I really blame myself for not paying attention to my nerdy inclination before.
I should’ve understood that while I was young enough to turn my passion into a profession.
But alas, in my teenage years I was too busy playing The Sims instead of spending some time contemplating the night sky (or watching Star Trek, which is just as much of an education).
Now I dream of seeing the Earth from Space and studying chemistry.
Chemistry would be my first choice though, because the idea of playing with beakers, flasks and weird liquids is very appealing. Even more than that, in my opinion some experiments are so spectacular they’re like a work of art. Think about the chemical garden or the iodine clock, one of my favourite reactions. Not to mention those ending up in a BANG!
Actually, I liked chemistry pretty much when I was in school.

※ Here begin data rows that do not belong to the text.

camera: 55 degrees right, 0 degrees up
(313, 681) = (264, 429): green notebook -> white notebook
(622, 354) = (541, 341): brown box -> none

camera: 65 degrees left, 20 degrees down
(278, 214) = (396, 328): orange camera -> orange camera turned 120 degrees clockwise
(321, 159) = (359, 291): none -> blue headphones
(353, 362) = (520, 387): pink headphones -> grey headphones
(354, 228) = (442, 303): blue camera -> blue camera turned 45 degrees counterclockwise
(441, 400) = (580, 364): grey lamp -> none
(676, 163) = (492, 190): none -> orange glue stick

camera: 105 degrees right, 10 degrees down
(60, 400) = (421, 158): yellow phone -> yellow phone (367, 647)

A couple of years ago I studied it as an autodidact and it was simply amazing – I rediscovered things I’d forgotten and learned new ones I’d never even imagined existed.
Chemistry, however, requires not only your mental skills, but also your practical dedication. Contrary to other subjects, you really cannot study chemistry without playing a bit in the lab.
Too bad I’m a thirty-year-old full-time worker, which means it would be practically impossible for me to attend compulsory courses and laboratories during the week.
So I have to say goodbye to my dream of becoming the new Marie Curie.
Or maybe not?
I’ve found an interesting article on Nature titled ‘Career change: It’s never too late to switch’.
So it seems like somebody made it! Stuart Firestein decided to study animal behaviour at university after spending 20 years in theatre. He graduated and took his PhD in his late 30s, then he even became a Biology Professor at Columbia Univesity.
The article mentions other similar cases, but this is really astonshing. Is it possible to continue your education if you have a job or is he just an exception to the rule?
I think the truth lies in the subtitle:
With willpower and suitable financial means, you can start a science career at any age.
There you go, Nature, you said it: “suitable financial means”. ‘Cause willpower is definitely there.
In a way it saddens me a little to think I’ll only be able to study chemistry in another life.
On the other hand, somehow it comforts me to know that I would be absolutely committed to studying new, difficult subjects (for me at least), should I begin now.
Besides, I wouldn’t be anxious to finish my studies as quickly as possible – that was the feeling during my undergraduate studies (which went well anyway), because I was aware they had to lead to a job.
A second academic degree in my case would be driven by pure thirst for knowledge. Science for science’s sake.
As humans, we discover new passions thanks to our natural curiosity. It would be wonderful if we could adapt our lives to what inspires us most.
After all, curiosity drives progress. It’s been true since the dawn of man.